> TASK GOAL
Among the entries below, only the lines starting at the one with "X117175000Y-91765000D03*" and ending at the one with "X121800000Y-120300000D03*", both included, are to be printed exactly.

Design files in text formats
───

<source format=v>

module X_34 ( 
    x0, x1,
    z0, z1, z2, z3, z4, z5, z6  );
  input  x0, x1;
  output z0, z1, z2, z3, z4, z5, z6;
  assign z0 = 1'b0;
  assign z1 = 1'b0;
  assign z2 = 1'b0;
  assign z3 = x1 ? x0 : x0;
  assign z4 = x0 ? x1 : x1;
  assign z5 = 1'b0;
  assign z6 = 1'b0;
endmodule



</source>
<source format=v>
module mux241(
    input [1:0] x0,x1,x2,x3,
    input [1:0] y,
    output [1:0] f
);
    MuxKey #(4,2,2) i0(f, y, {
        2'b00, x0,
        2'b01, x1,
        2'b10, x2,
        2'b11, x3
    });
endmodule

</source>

───

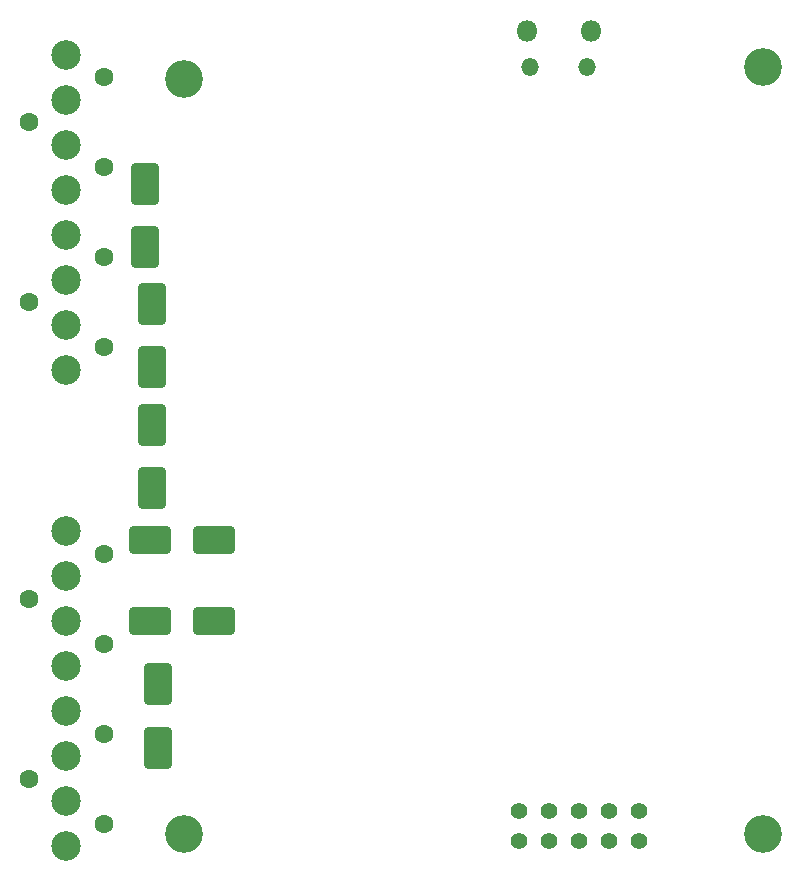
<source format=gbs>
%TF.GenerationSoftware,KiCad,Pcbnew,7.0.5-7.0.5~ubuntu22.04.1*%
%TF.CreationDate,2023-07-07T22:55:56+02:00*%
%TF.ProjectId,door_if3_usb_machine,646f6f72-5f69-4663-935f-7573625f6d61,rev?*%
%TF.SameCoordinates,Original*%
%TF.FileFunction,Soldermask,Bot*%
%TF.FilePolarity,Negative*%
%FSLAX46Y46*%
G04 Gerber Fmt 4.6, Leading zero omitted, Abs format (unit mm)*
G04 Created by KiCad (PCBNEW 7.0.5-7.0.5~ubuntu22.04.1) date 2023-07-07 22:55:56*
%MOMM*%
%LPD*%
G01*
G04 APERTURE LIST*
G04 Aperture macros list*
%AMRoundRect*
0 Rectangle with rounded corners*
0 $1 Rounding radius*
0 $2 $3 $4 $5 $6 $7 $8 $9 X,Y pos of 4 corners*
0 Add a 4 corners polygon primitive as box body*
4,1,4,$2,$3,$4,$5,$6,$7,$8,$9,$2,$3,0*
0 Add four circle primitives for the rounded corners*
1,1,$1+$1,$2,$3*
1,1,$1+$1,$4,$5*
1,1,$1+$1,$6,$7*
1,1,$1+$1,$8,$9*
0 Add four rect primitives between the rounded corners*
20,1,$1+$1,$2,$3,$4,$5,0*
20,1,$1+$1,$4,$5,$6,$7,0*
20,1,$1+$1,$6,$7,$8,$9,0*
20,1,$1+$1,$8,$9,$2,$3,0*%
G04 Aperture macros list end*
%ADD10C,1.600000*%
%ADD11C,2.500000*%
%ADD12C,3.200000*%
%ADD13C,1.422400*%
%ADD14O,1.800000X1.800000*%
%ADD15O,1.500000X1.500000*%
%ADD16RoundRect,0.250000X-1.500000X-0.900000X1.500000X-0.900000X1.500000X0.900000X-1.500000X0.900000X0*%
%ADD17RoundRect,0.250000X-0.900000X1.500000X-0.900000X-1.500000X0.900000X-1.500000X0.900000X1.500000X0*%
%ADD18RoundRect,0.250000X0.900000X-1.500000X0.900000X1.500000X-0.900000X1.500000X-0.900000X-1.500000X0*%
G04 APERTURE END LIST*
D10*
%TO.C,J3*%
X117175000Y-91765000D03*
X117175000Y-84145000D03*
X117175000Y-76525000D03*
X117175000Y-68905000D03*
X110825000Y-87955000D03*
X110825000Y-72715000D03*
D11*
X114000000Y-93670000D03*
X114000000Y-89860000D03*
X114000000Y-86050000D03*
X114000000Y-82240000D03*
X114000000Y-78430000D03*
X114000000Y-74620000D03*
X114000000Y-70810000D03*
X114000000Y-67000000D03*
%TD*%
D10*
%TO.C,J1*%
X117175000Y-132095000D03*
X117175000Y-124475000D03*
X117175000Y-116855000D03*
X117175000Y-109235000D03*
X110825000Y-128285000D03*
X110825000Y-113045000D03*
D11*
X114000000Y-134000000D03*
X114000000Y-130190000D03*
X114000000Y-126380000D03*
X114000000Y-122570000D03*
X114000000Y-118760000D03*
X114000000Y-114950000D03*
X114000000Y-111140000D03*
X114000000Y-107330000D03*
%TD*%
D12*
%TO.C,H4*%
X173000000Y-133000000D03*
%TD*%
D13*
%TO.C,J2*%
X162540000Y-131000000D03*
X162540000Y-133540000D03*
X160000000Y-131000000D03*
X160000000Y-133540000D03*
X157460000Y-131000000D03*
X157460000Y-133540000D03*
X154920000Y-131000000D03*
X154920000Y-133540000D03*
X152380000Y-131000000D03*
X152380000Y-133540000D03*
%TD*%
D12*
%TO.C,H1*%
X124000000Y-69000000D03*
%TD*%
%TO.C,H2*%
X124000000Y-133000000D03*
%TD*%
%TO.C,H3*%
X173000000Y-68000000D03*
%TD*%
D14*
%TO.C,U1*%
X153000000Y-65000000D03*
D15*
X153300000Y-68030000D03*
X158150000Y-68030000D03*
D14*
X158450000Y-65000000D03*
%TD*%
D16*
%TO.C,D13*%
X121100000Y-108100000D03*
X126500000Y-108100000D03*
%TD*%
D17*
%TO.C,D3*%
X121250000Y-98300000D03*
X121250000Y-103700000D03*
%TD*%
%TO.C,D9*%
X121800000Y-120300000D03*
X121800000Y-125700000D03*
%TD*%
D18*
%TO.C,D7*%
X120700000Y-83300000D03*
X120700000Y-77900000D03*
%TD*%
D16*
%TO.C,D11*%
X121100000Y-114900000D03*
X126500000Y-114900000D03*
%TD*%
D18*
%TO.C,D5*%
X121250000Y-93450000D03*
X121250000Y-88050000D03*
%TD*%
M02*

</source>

───

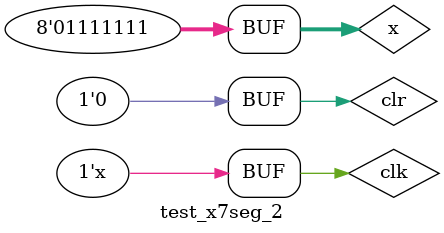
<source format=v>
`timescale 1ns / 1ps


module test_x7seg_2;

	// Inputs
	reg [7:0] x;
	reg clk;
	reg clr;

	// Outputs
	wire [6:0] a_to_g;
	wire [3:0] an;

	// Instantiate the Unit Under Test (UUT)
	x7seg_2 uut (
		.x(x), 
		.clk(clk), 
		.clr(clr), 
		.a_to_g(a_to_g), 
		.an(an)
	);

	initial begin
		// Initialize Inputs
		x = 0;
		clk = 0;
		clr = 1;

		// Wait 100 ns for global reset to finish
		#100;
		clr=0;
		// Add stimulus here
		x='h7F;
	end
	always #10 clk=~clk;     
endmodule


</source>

───

> WORKED SOLUTION
X117175000Y-91765000D03*
X117175000Y-84145000D03*
X117175000Y-76525000D03*
X117175000Y-68905000D03*
X110825000Y-87955000D03*
X110825000Y-72715000D03*
D11*
X114000000Y-93670000D03*
X114000000Y-89860000D03*
X114000000Y-86050000D03*
X114000000Y-82240000D03*
X114000000Y-78430000D03*
X114000000Y-74620000D03*
X114000000Y-70810000D03*
X114000000Y-67000000D03*
%TD*%
D10*
%TO.C,J1*%
X117175000Y-132095000D03*
X117175000Y-124475000D03*
X117175000Y-116855000D03*
X117175000Y-109235000D03*
X110825000Y-128285000D03*
X110825000Y-113045000D03*
D11*
X114000000Y-134000000D03*
X114000000Y-130190000D03*
X114000000Y-126380000D03*
X114000000Y-122570000D03*
X114000000Y-118760000D03*
X114000000Y-114950000D03*
X114000000Y-111140000D03*
X114000000Y-107330000D03*
%TD*%
D12*
%TO.C,H4*%
X173000000Y-133000000D03*
%TD*%
D13*
%TO.C,J2*%
X162540000Y-131000000D03*
X162540000Y-133540000D03*
X160000000Y-131000000D03*
X160000000Y-133540000D03*
X157460000Y-131000000D03*
X157460000Y-133540000D03*
X154920000Y-131000000D03*
X154920000Y-133540000D03*
X152380000Y-131000000D03*
X152380000Y-133540000D03*
%TD*%
D12*
%TO.C,H1*%
X124000000Y-69000000D03*
%TD*%
%TO.C,H2*%
X124000000Y-133000000D03*
%TD*%
%TO.C,H3*%
X173000000Y-68000000D03*
%TD*%
D14*
%TO.C,U1*%
X153000000Y-65000000D03*
D15*
X153300000Y-68030000D03*
X158150000Y-68030000D03*
D14*
X158450000Y-65000000D03*
%TD*%
D16*
%TO.C,D13*%
X121100000Y-108100000D03*
X126500000Y-108100000D03*
%TD*%
D17*
%TO.C,D3*%
X121250000Y-98300000D03*
X121250000Y-103700000D03*
%TD*%
%TO.C,D9*%
X121800000Y-120300000D03*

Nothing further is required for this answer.